Senate Bill 702 History
OTHER VERSIONS -
Senate Bill No. 702
(By Senators McCabe, McKenzie, Foster, Barnes, Jenkins and Unger)
[Originating in the Committee on Finance;
reported February 25, 2008.]
Be it enacted by the Legislature of West Virginia:
A BILL to amend the Code of West Virginia, 1931, as amended, by
adding thereto a new section, designated §11-13Q-22, relating
to expanding the economic opportunity tax credit for new job
creation to small businesses which meet certain criteria;
specifics of the credit; and credit forfeiture provisions.
That the Code of West Virginia, 1931, as amended, be amended
by adding thereto a new section, designated §11-13Q-22, to read as
ARTICLE 13Q. ECONOMIC OPPORTUNITY TAX CREDIT.
§11-13Q-22. Credit available for taxpayers which do not satisfy
the new jobs percentage requirement.

SUPPLIED DATA ->
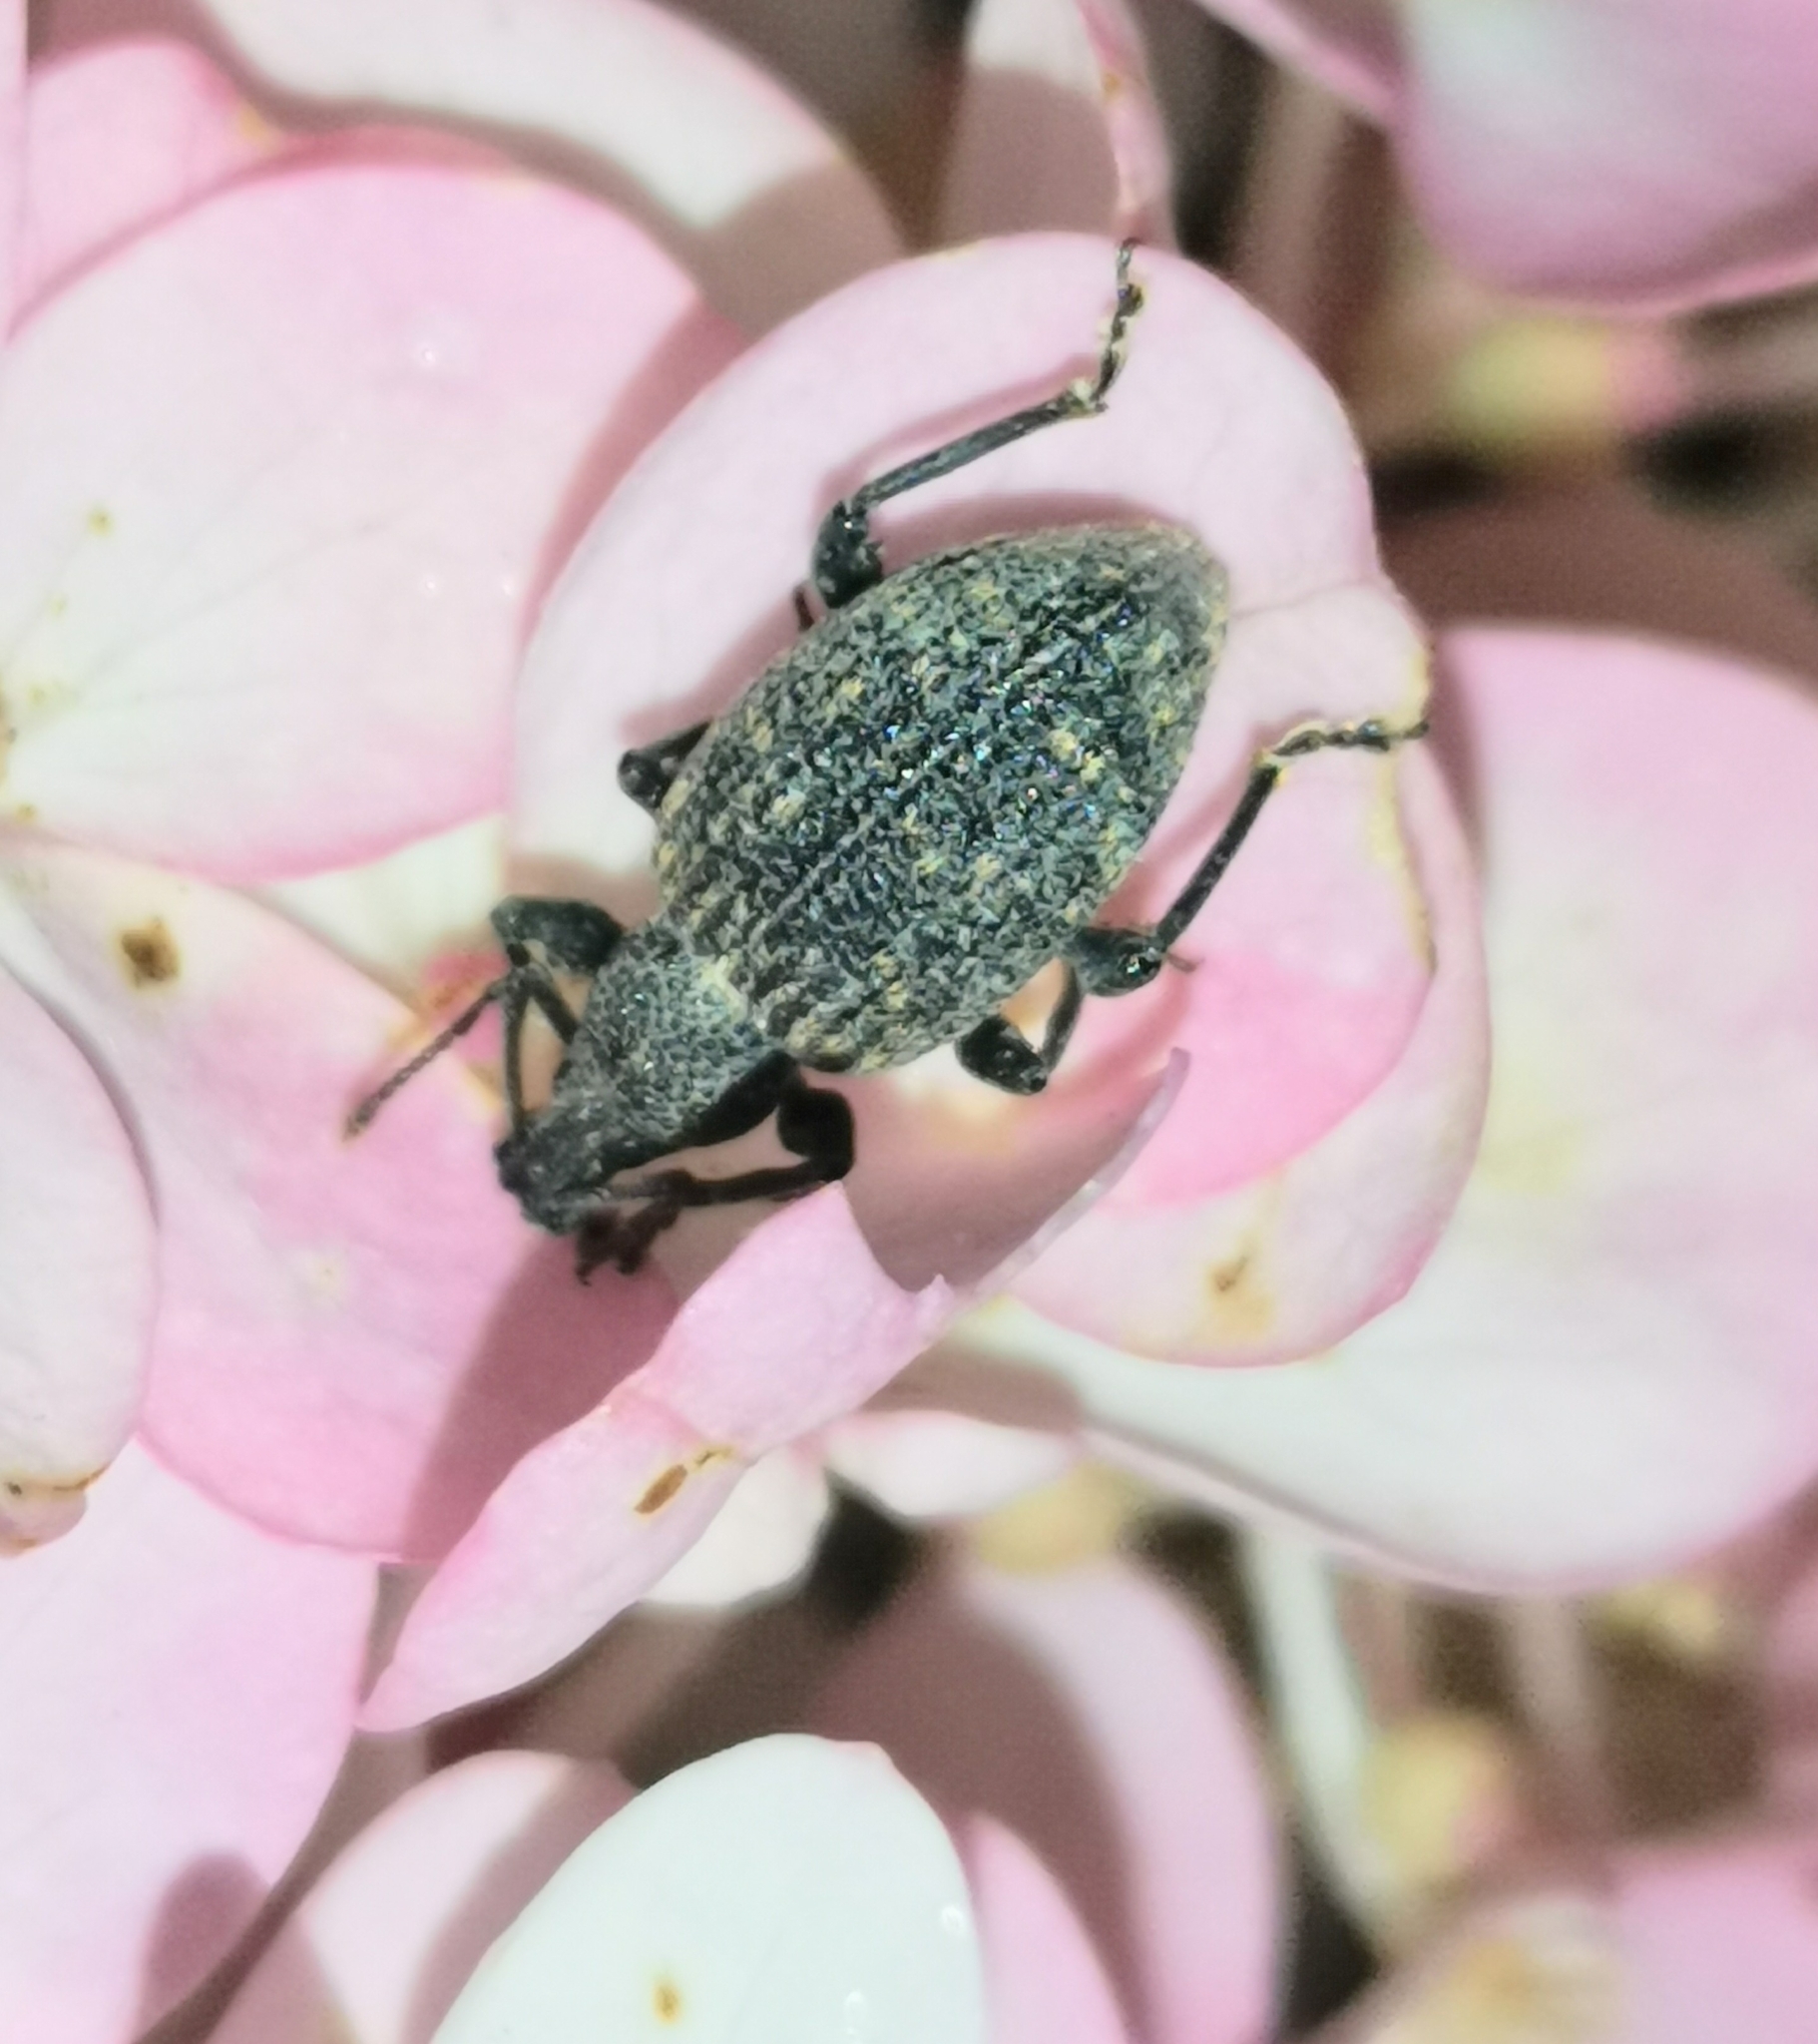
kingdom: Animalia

WORK INSTRUCTIONS ->
1/ Name every senator the tax credit bill lists as a sponsor.
2/ Copy the bill again, starting at the words "[Originating in the" and ending after "credit forfeiture provisions.", with "small businesses" renamed to "qualified employers".
3/ Continue the West Virginia tax credit bill from its final line, writing the body of the new section.

EXPECTED ANSWERS ->
1/ McCabe, McKenzie, Foster, Barnes, Jenkins, Unger

2/
[Originating in the Committee on Finance;
reported February 25, 2008.]
Be it enacted by the Legislature of West Virginia:
A BILL to amend the Code of West Virginia, 1931, as amended, by
adding thereto a new section, designated §11-13Q-22, relating
to expanding the economic opportunity tax credit for new job
creation to qualified employers which meet certain criteria;
specifics of the credit; and credit forfeiture provisions.

3/
(a) Notwithstanding any provision of this article to the
contrary, a taxpayer engaged in one or more of the industries or
business activities specified in section nineteen of this article which does not satisfy the new jobs percentage requirement
prescribed in subsection (c), section nine of this article or, if
the taxpayer is a small business as defined in section ten of this
article, does not create at least ten new jobs within twelve months
after placing qualified investment into service as required by
section ten of this article, but which otherwise fulfills the
requirements prescribed in this article, is permitted to claim a
credit against the taxes specified in section seven of this article
in the order so specified that are attributable to and the
consequence of the taxpayer's business operations in this state,
which result in the creation of net new jobs. Credit under this
section is allowed in the amount of three thousand dollars per
year, per new job created and filled by a new employee, as those
terms are defined in section three of this article, for a period of
five consecutive years beginning in the tax year when the new
employee is first hired. In no case may the number of new
employees determined for purposes of this section exceed the total
net increase in the taxpayer's employment in this state. Credit
allowed under this section shall be allowed beginning in the tax
year when the new employee is first hired: Provided,
That the new
(1) Pays at least thirty-two thousand dollars annually; and
(2) Provides benefits, including health care, child care,
retirement or other employment benefits, in addition to the annual salary; and
(3) Is a full-time, permanent position, as defined in section
three of this article.
Jobs that pay less than thirty-two thousand dollars annually,
or that pay at least thirty-two thousand dollars annually but do
not provide benefits in addition to the salary, shall not qualify
for the credit authorized by this section. Jobs that are less than
full-time, permanent positions shall not qualify for the credit
authorized by this section.
(b) Unused credit remaining in any tax year after application
against the taxes specified in section seven of this article is
forfeited and does not carry forward to any succeeding tax year or
back to a prior tax year.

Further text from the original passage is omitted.